Włosi wybrali. Politolog: czeka ich destabilizacja

Trudno będzie zbudować koalicję, dlatego Włochy czeka destabilizacja - ocenia politolog doktor Bartłomiej Biskup z Uniwersytetu Warszawskiego.
Pier Luigi Bersani, przywódca zwycięskiej lewicy (P)Pier Luigi Bersani, przywódca zwycięskiej lewicy (P)PAP/EPA/PIER PAOLO FERRERI

Według wstępnych wyników sondaży exit-polls, wybory parlamentarne we Włoszech wygrała centrolewica i ma ponad 34-procentowe poparcie. Na blok centroprawicy, złożony z Ludu Wolności i separatystycznej Ligi Północnej, głosowało niespełna 30 procent wyborców.

Bartłomiej Biskup w rozmowie z Informacyjną Agencją Radiową zwraca uwagę na to, że trudno będzie sformułować koalicyjną większość.- Być może centrolewica wejdzie w koalicję z ugrupowaniem premiera Montiego. Jednak ponieważ Monti dostał zaskakująco małe poparcie, nie wiadomo czy to wystarczy do stworzeniu rządu - ocenia Biskup.

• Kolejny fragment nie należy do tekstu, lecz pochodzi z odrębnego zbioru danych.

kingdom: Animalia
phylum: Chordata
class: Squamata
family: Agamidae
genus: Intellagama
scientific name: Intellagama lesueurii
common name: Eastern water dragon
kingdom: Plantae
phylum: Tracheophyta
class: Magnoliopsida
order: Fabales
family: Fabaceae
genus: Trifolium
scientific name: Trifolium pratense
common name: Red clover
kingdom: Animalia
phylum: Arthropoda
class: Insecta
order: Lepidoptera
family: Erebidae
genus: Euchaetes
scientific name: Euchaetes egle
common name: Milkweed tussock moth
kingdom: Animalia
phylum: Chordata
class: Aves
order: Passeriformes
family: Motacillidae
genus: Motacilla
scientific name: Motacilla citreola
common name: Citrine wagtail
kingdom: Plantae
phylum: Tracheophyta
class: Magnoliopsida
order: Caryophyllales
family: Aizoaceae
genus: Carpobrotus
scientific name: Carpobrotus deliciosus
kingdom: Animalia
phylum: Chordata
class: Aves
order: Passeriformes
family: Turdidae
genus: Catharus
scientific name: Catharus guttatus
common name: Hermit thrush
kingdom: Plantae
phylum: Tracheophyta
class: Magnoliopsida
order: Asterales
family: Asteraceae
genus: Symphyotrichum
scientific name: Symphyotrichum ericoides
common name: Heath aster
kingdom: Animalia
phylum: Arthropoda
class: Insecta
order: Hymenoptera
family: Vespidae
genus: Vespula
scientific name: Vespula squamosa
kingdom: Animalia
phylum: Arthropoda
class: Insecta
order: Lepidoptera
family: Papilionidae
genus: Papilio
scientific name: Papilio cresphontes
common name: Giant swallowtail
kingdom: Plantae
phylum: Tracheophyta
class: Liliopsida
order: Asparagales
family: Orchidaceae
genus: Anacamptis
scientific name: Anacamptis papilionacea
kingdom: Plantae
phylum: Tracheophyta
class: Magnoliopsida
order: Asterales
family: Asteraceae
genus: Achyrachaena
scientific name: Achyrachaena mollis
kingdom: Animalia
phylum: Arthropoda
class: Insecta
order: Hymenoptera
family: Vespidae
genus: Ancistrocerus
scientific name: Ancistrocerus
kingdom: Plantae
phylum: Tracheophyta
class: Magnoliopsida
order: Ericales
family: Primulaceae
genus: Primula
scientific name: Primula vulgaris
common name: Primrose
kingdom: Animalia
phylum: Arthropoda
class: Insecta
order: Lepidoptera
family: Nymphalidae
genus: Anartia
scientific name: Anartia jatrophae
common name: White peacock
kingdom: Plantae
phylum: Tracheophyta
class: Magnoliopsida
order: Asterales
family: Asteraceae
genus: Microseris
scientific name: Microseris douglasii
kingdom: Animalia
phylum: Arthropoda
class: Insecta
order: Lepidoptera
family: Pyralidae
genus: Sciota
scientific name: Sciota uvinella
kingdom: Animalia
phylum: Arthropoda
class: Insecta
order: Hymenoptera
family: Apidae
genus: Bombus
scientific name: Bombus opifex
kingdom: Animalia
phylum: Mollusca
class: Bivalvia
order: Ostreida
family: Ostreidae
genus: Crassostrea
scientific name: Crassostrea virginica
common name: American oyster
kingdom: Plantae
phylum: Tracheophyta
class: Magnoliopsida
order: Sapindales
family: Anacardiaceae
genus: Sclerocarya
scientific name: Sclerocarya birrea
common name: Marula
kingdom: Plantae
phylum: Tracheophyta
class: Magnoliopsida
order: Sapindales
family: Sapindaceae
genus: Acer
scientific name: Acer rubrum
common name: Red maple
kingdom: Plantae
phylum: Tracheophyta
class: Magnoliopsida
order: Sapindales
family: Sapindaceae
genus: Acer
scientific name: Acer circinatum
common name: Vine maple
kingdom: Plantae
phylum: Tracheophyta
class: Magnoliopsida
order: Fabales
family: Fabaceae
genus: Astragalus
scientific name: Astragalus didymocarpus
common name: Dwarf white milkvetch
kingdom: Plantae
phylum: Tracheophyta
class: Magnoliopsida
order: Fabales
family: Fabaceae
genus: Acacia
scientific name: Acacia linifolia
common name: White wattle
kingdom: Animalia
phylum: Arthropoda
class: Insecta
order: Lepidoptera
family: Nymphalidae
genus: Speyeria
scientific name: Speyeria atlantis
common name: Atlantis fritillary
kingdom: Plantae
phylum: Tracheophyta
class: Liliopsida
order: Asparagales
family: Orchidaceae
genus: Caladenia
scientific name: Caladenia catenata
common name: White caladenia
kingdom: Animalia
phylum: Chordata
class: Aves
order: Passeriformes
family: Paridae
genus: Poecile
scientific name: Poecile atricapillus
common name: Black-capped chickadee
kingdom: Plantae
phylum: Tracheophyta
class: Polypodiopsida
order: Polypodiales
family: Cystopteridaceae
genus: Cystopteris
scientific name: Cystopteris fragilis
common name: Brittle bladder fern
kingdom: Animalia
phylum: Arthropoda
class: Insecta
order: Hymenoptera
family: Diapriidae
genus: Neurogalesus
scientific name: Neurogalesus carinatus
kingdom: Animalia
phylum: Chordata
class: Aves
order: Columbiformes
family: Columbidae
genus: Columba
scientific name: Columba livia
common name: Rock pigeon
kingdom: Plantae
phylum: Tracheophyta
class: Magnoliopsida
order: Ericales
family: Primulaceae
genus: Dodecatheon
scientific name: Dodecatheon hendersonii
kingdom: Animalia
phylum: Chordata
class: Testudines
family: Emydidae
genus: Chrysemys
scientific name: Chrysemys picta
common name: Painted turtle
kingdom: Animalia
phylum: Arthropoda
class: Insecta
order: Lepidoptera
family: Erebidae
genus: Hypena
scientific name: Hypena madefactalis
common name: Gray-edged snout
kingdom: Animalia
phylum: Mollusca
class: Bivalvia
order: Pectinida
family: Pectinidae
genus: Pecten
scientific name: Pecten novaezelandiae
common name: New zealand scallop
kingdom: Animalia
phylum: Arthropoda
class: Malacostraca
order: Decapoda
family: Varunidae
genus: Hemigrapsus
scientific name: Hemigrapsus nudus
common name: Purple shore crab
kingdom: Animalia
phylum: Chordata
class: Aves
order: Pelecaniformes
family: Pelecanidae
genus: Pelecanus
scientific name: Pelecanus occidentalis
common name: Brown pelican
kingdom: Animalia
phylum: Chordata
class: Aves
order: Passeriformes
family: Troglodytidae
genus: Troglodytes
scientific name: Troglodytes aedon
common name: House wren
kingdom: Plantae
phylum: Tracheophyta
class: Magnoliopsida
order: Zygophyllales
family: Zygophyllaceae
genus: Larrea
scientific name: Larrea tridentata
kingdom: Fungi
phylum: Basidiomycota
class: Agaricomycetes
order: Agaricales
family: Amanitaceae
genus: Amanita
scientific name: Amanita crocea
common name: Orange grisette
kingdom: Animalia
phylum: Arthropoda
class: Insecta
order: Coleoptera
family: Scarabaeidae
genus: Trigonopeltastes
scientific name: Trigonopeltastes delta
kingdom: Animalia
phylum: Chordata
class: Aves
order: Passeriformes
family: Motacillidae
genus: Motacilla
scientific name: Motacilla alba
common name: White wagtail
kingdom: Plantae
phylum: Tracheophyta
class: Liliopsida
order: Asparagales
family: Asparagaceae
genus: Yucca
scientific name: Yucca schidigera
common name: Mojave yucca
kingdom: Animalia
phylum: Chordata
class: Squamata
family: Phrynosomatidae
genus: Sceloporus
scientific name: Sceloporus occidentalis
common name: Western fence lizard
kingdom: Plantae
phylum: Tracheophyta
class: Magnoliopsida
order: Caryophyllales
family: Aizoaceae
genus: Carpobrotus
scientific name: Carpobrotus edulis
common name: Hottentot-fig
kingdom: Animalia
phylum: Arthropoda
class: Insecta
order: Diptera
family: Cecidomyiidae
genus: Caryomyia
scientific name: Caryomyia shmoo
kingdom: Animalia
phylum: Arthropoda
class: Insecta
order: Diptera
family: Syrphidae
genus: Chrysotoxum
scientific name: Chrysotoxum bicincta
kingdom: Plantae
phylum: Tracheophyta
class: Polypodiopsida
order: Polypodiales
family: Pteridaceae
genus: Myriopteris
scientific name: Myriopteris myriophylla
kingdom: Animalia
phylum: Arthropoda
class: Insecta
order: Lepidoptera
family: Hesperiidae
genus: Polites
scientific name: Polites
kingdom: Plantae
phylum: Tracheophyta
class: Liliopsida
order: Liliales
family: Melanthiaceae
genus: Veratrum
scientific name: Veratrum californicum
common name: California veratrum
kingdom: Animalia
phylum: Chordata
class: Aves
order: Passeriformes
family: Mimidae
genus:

Zdaniem politologa, przegrana Silvio Berlusconiego była do przewidzenia. Wynik wyborów to rachunek za ostatnie lata jego rządów, więc osiągnięty wynik według politologa i tak jest dobry.

Po zamknięciu lokali wyborczych najpierw liczone są głosy oddane na kandydatów do Senatu, potem do Izby Deputowanych. Włosi wybrali 315 senatorów i 630 parlamentarzystów do Izby Deputowanych.